** Start of Text segment **
Run Anywhere. Persist Anywhere. Open Everywhere.
By Derek Comingore and Cesar Rojas
The Logical Data Warehouse Then and Now
Back in 2009, Gartner analyst Mark Beyer clearly understood that the traditional Enterprise Data Warehouse (EDW) was unable to support the emerging data revolution. He accurately predicted the type of analytical environment needed to support both the explosion of interactive and sensor generated data as well as the more traditional transactional data. He called this environment the Logical Data Warehouse, or LDW.
It is 2017 and few LDWs are deployed in the wild as of yet. The LDW hasn’t proliferated as expected, largely due to its extremely complex and labor intensive methods for deployment leveraging legacy data warehousing products’ approaches. You have to wonder: haven’t we learned anything from the past eight “big data” years? Can a new reference architecture, based on mature open source MPP technology emerge and rescue the LDW from the predatory business practices used by the same old tyrants that ruled the EDW market? For the majority of enterprise, the benefits of the LDW remain frustratingly out of reach.
** End of Text segment **
** Start of Data supplied **
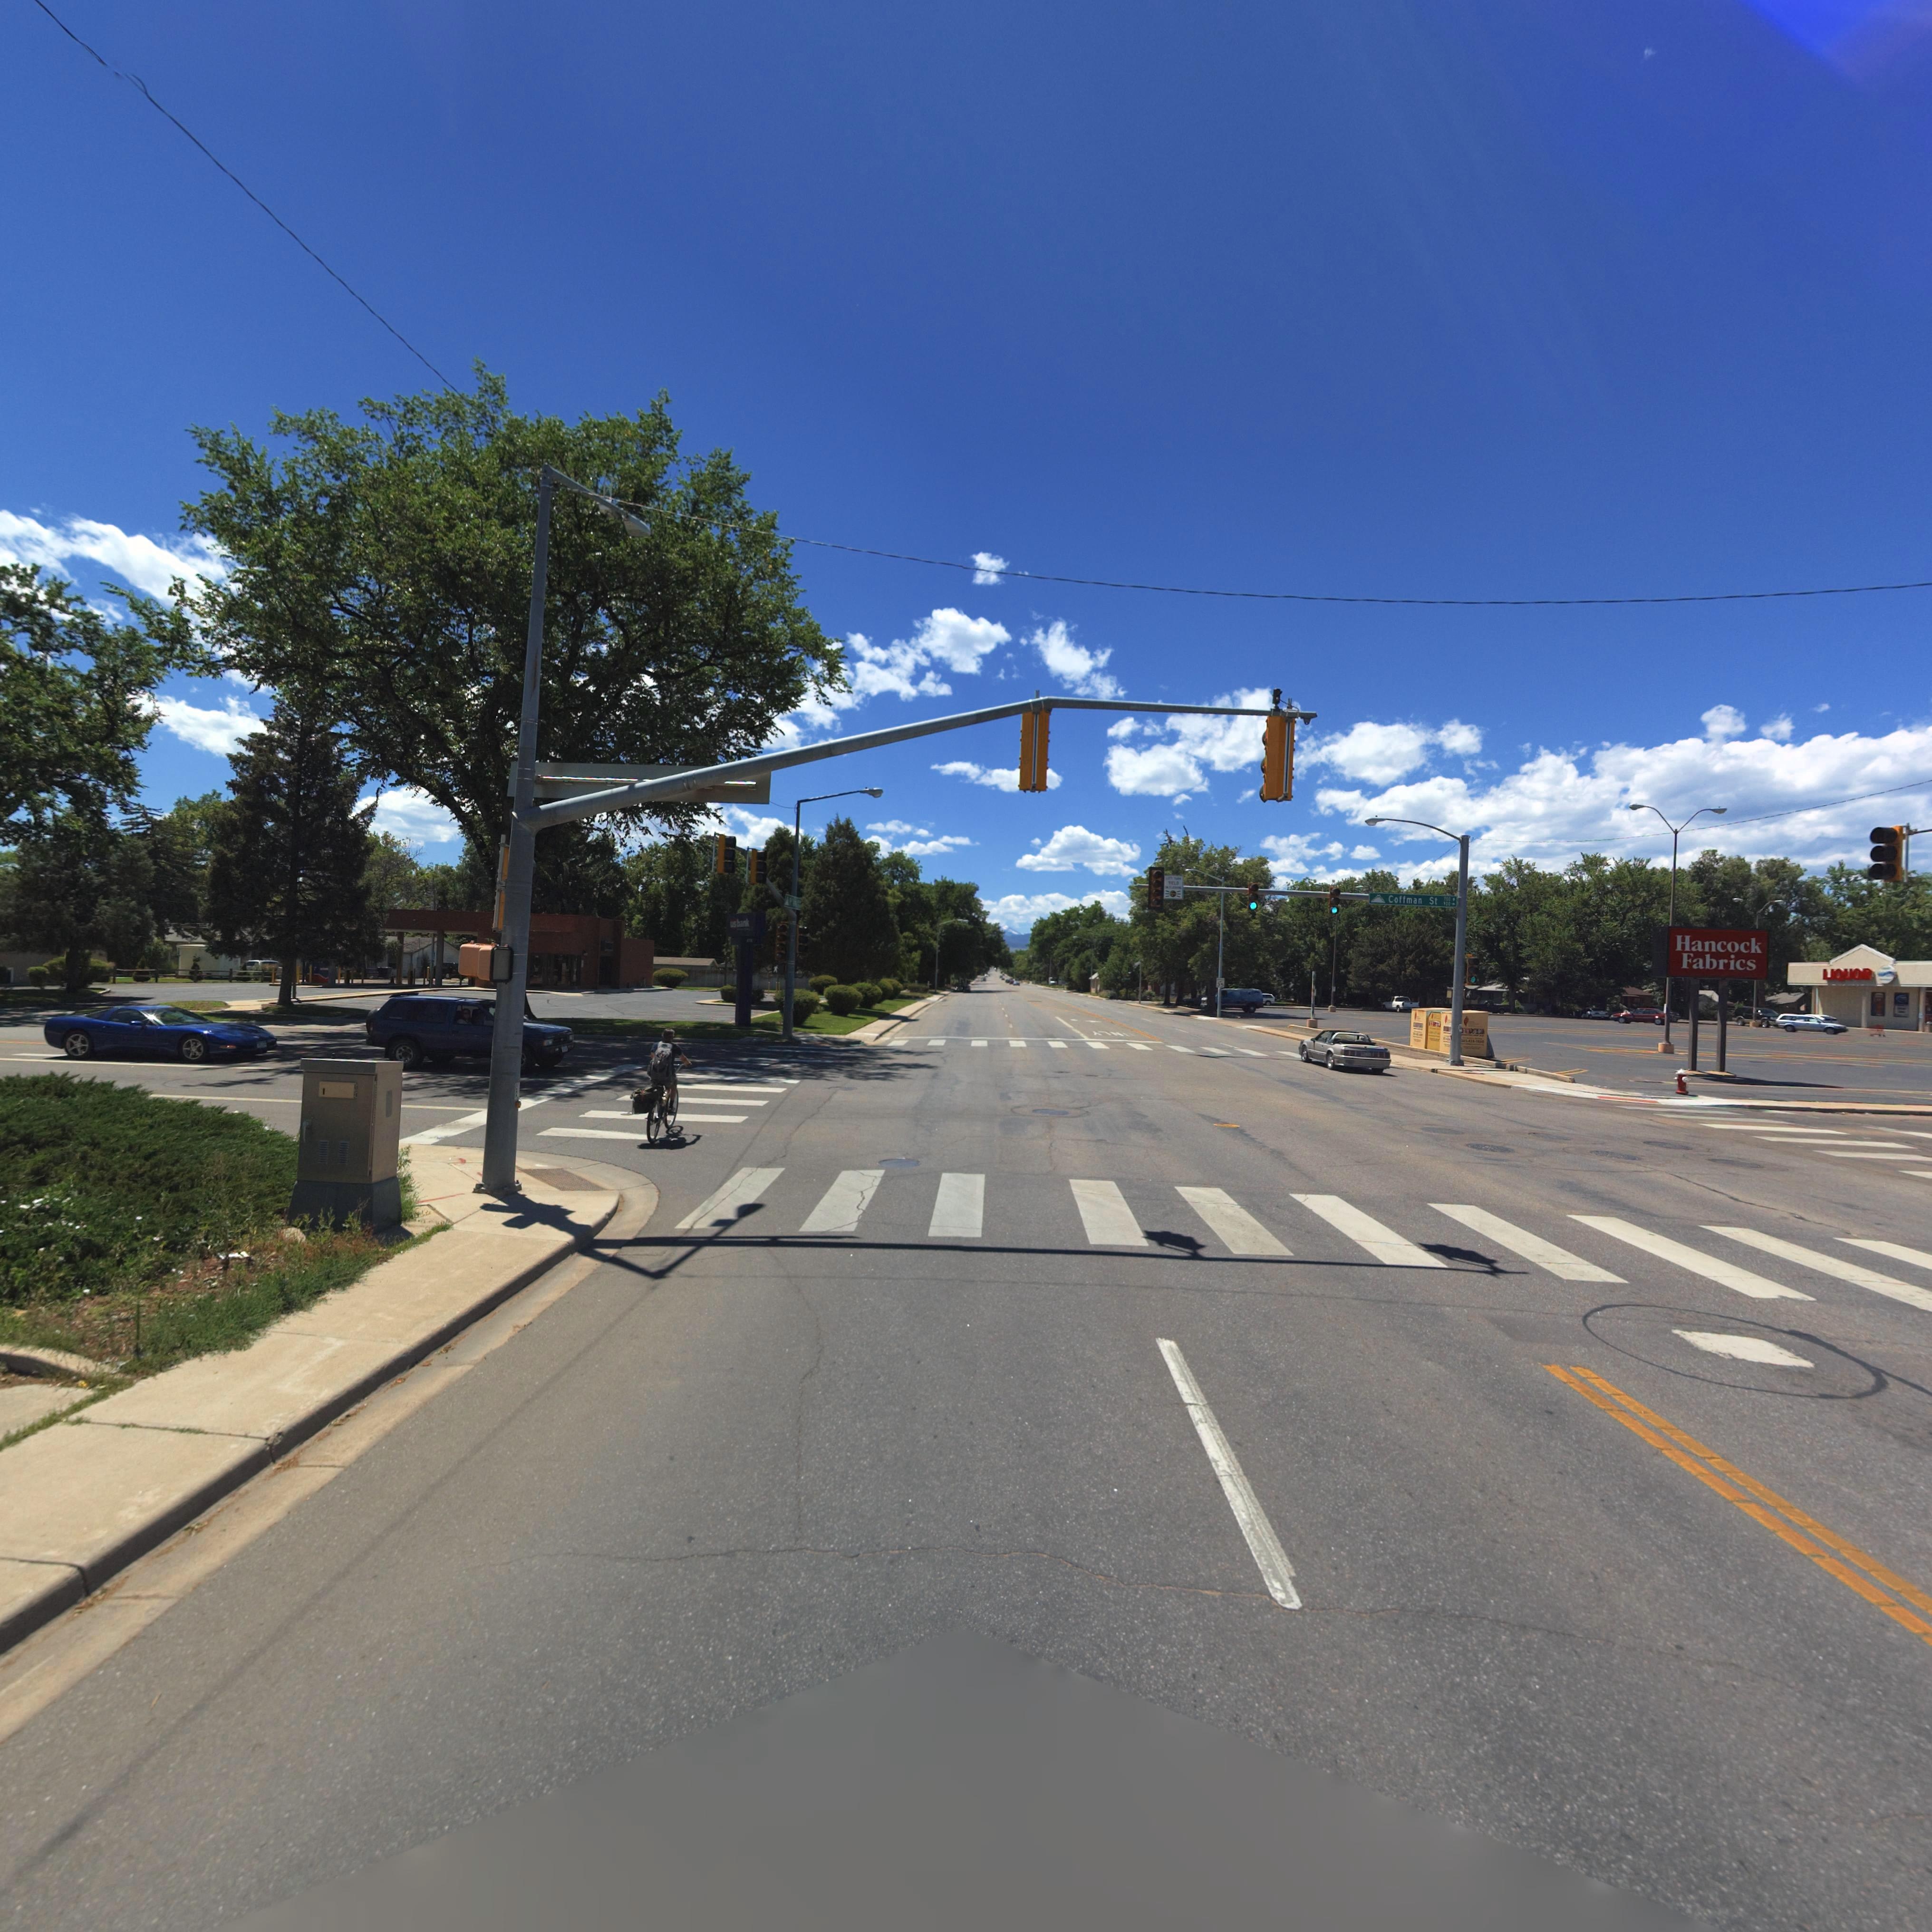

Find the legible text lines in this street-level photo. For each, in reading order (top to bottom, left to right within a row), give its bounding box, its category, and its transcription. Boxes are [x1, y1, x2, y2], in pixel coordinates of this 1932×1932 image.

[1388, 895, 1438, 905] StreetName: Coffman St
[1443, 896, 1451, 901] StreetNumberRange: 700
[1443, 901, 1456, 906] StreetNumberRange: *00->
[730, 918, 750, 927] BusinessName: usbank
[1674, 935, 1763, 954] BusinessName: Hancock
[1680, 953, 1757, 971] BusinessName: Fabrics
** End of Data supplied **
== What to do ==
[a] Print the Logical Data Warehouse text above in full, word for word.
[b] Output every line of the region labeling rows above without any changes, leaving out the pictures.

== Solutions by task ==
[a]
Run Anywhere. Persist Anywhere. Open Everywhere.
By Derek Comingore and Cesar Rojas
The Logical Data Warehouse Then and Now
Back in 2009, Gartner analyst Mark Beyer clearly understood that the traditional Enterprise Data Warehouse (EDW) was unable to support the emerging data revolution. He accurately predicted the type of analytical environment needed to support both the explosion of interactive and sensor generated data as well as the more traditional transactional data. He called this environment the Logical Data Warehouse, or LDW.
It is 2017 and few LDWs are deployed in the wild as of yet. The LDW hasn’t proliferated as expected, largely due to its extremely complex and labor intensive methods for deployment leveraging legacy data warehousing products’ approaches. You have to wonder: haven’t we learned anything from the past eight “big data” years? Can a new reference architecture, based on mature open source MPP technology emerge and rescue the LDW from the predatory business practices used by the same old tyrants that ruled the EDW market? For the majority of enterprise, the benefits of the LDW remain frustratingly out of reach.

[b]
Find the legible text lines in this street-level photo. For each, in reading order (top to bottom, left to right within a row), give its bounding box, its category, and its transcription. Boxes are [x1, y1, x2, y2], in pixel coordinates of this 1932×1932 image.

[1388, 895, 1438, 905] StreetName: Coffman St
[1443, 896, 1451, 901] StreetNumberRange: 700
[1443, 901, 1456, 906] StreetNumberRange: *00->
[730, 918, 750, 927] BusinessName: usbank
[1674, 935, 1763, 954] BusinessName: Hancock
[1680, 953, 1757, 971] BusinessName: Fabrics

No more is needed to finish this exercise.